Em Viseu estiveram presentes representantes dos distritos de Castelo Branco, Coimbra, Guarda, Leiria, Santarém e Viseu. O objectivo foi o de reflectirem sobre a sua situação actual e avaliar a eficácia das políticas nacionais de inclusão. As propostas apresentadas foram muitas.
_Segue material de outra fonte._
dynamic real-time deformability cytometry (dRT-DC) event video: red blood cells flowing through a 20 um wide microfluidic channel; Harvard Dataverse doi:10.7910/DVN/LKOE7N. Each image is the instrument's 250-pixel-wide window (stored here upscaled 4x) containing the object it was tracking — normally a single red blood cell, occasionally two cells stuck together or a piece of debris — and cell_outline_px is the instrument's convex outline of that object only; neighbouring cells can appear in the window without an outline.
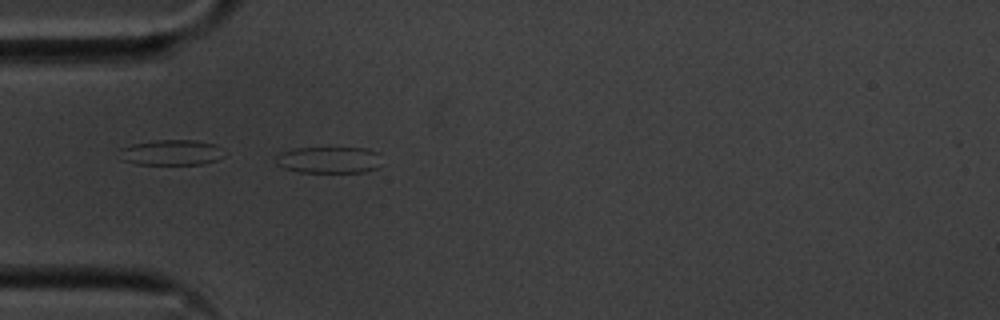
{"species": "common noctule bat (a hibernating species)", "species_latin": "Nyctalus noctula", "temperature_condition": "cold", "stored_images_in_passage": 56, "camera_frame_rate_fps": 3000, "um_per_image_px": 0.085, "animal": {"sex": "male", "body_mass_g": 20.1, "forearm_length_mm": 53.5}, "frame": {"image": 1, "passage_image": 16, "time_ms": 5.0, "image_size_px": [1000, 320], "cell_outline_px": [[380, 152], [376, 168], [364, 172], [300, 172], [284, 168], [276, 164], [276, 156], [280, 152], [296, 148], [368, 148]], "centroid_in_image_um": [27.94, 13.58], "position_along_channel_um": 57.1, "area_um2": 16.36}}
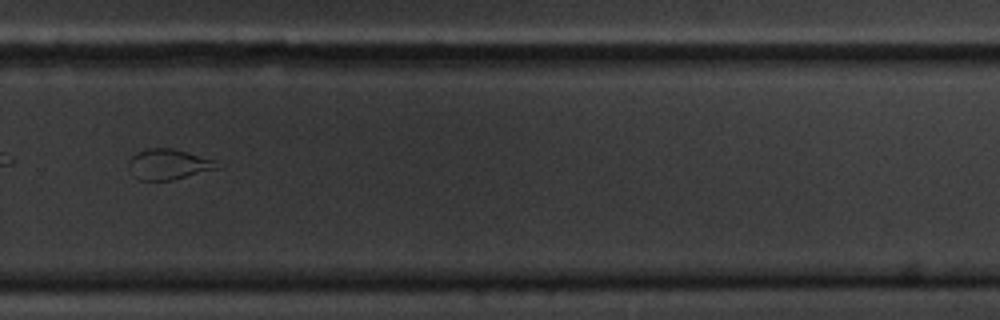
{"frame": {"image": 2, "passage_image": 38, "time_ms": 12.333, "image_size_px": [1000, 320], "cell_outline_px": [[220, 168], [172, 180], [140, 180], [132, 176], [128, 164], [128, 160], [136, 152], [148, 148], [172, 148], [188, 152], [212, 160]], "centroid_in_image_um": [14.25, 13.97], "position_along_channel_um": 315.6, "area_um2": 15.61}}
Vejamos, em termos de saúde, o que saiu do fórum de Viseu: ‘aumentar o número de enfermeiros e auxiliares nos serviços de saúde para poderem prestar um melhor apoio aos utentes; integrar psicólogos para acompanharem os utentes enquanto estão internados nos serviços de saúde; ter uma equipa de profissionais (enfermeiros, psicólogos, terapeutas ocupacionais…) que façam a ponte entre os serviços de saúde e a família que ficará com o utente quando este tiver alta/acompanhamento das famílias cuidadoras; profissionais de saúde (médicos, enfermeiros, auxiliares…): têm mais formação actualmente, no entanto, é necessário serem mais atenciosos e sensíveis para com os utentes; saberem ouvir os utentes; terem uma maior preparação e também apoio para lidar com casos de saúde mais complicados’.
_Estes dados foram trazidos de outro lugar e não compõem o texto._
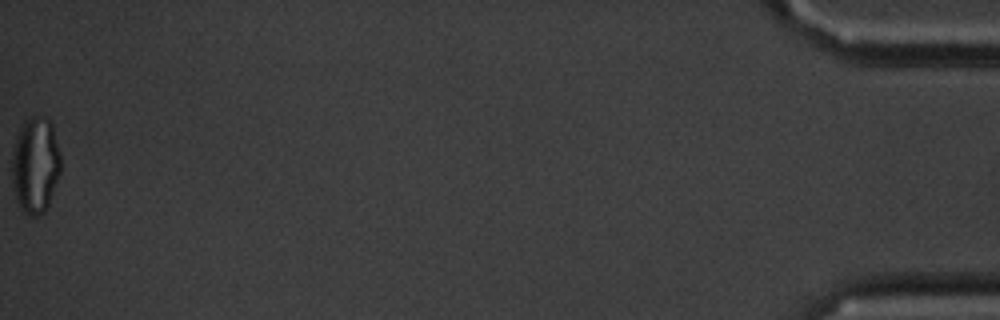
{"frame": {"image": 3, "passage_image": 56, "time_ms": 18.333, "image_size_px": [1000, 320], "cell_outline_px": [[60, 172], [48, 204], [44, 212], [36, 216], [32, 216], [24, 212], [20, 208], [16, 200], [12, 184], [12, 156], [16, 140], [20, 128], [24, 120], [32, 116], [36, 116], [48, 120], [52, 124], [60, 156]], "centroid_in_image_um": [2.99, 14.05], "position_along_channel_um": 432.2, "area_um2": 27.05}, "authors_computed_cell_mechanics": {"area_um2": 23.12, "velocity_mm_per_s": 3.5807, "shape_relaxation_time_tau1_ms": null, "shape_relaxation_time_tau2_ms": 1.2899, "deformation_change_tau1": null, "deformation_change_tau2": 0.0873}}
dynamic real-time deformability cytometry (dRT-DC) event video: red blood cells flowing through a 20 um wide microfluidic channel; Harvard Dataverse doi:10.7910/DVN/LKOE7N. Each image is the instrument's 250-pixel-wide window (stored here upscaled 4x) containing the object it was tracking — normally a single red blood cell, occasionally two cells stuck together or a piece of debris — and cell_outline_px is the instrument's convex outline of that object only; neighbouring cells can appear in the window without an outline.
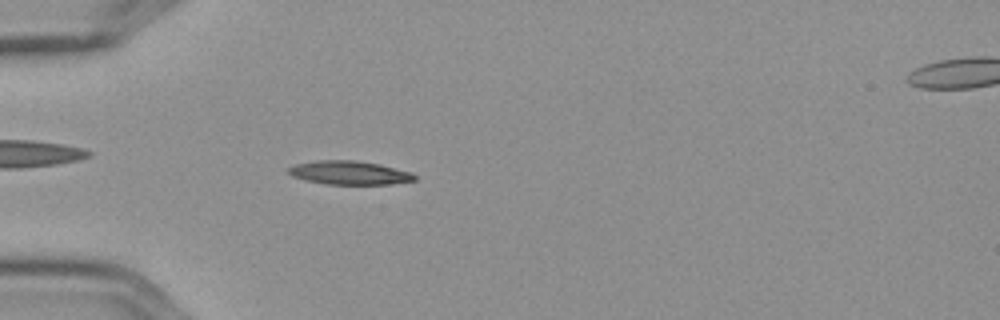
{"species": "Egyptian fruit bat (a non-hibernating species)", "species_latin": "Rousettus aegyptiacus", "temperature_condition": "cold", "stored_images_in_passage": 51, "camera_frame_rate_fps": 3000, "um_per_image_px": 0.085, "frame": {"image": 1, "passage_image": 11, "time_ms": 3.333, "image_size_px": [1000, 320], "cell_outline_px": [[416, 180], [392, 184], [324, 184], [304, 180], [292, 176], [288, 172], [288, 168], [296, 164], [316, 160], [356, 160], [380, 164], [412, 172], [416, 176]], "centroid_in_image_um": [29.71, 14.68], "position_along_channel_um": 55.3, "area_um2": 17.51}}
É preciso responder às questões deixadas
Por este ‘Encontro Regional de Pessoas em Situação de Pobreza’, passaram depoimentos dramáticos, no âmbito da saúde, educação, emprego e protecção social. O objectivo foi promover a ‘discussão em torno das políticas sociais que os afectam, procurando-se auscultar a opinião das pessoas que vivem em situação de pobreza sobre a sua qualidade de vida, e sobre as políticas sociais nacionais existentes que têm como objectivo reduzir as situações de pobreza e exclusão social’. De acordo com dados do INE (Rendimento e Condições de Vida - 2006) 18% da população portuguesa encontrava-se, em 2006, abaixo do limiar da pobreza, ou seja, tinham um rendimento médio mensal por adulto equivalente inferior à de 366 euros (4.386 euros anuais). As crianças vivem com um risco de pobreza superior ao resto da população.
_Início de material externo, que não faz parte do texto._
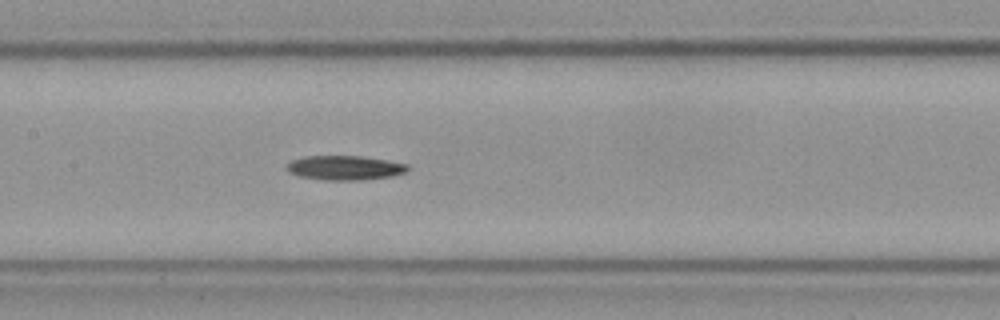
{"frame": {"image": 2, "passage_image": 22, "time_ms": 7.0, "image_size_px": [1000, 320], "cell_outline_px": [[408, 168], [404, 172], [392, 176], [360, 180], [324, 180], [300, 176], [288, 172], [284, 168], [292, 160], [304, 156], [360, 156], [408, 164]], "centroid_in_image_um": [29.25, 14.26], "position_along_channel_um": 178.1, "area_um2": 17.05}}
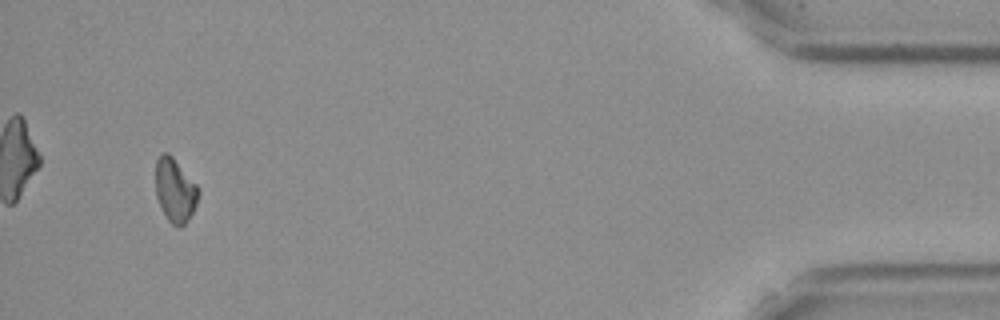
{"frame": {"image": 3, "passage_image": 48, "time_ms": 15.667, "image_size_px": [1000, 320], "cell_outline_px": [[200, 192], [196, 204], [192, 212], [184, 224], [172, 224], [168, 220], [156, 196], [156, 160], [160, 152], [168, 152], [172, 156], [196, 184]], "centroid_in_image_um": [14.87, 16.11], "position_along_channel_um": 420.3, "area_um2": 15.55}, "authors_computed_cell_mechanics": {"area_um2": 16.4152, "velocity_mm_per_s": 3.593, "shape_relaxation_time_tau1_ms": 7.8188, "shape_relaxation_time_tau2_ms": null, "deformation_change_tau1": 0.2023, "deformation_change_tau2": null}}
Na abertura dos trabalhos, Arcides Simões, director da Fundação Joaquim dos Santos, à qual pertence a EPT, destacou a preocupação que o organismo desde sempre revelou com vista a ‘irradiar a pobreza’. As valências que logrou implementar, a par da Escola Profissional, são o melhor testemunho que alguma vez poderia ser feito, mau grado as últimas ‘arremetidas’ no ensino, que poderão, a prazo, liquidar este tipo de escolas, onde tanto dinheiro se investiu em equipamento (que agora começou a ser duplicado) para acabar por ser deitado fora… País rico, o nosso, que não sabe o que fazer com tanto recurso…, permita-se-nos o acrescento.

O vice-presidente da REAPN adiantou que a pobreza é mais sentida nas regiões do interior do país, nomeadamente no Norte Transmontano e Centro, onde se verificam ‘situações de pobreza extrema ou muito próxima’. As pessoas têm carências na alimentação e ao nível das habitações.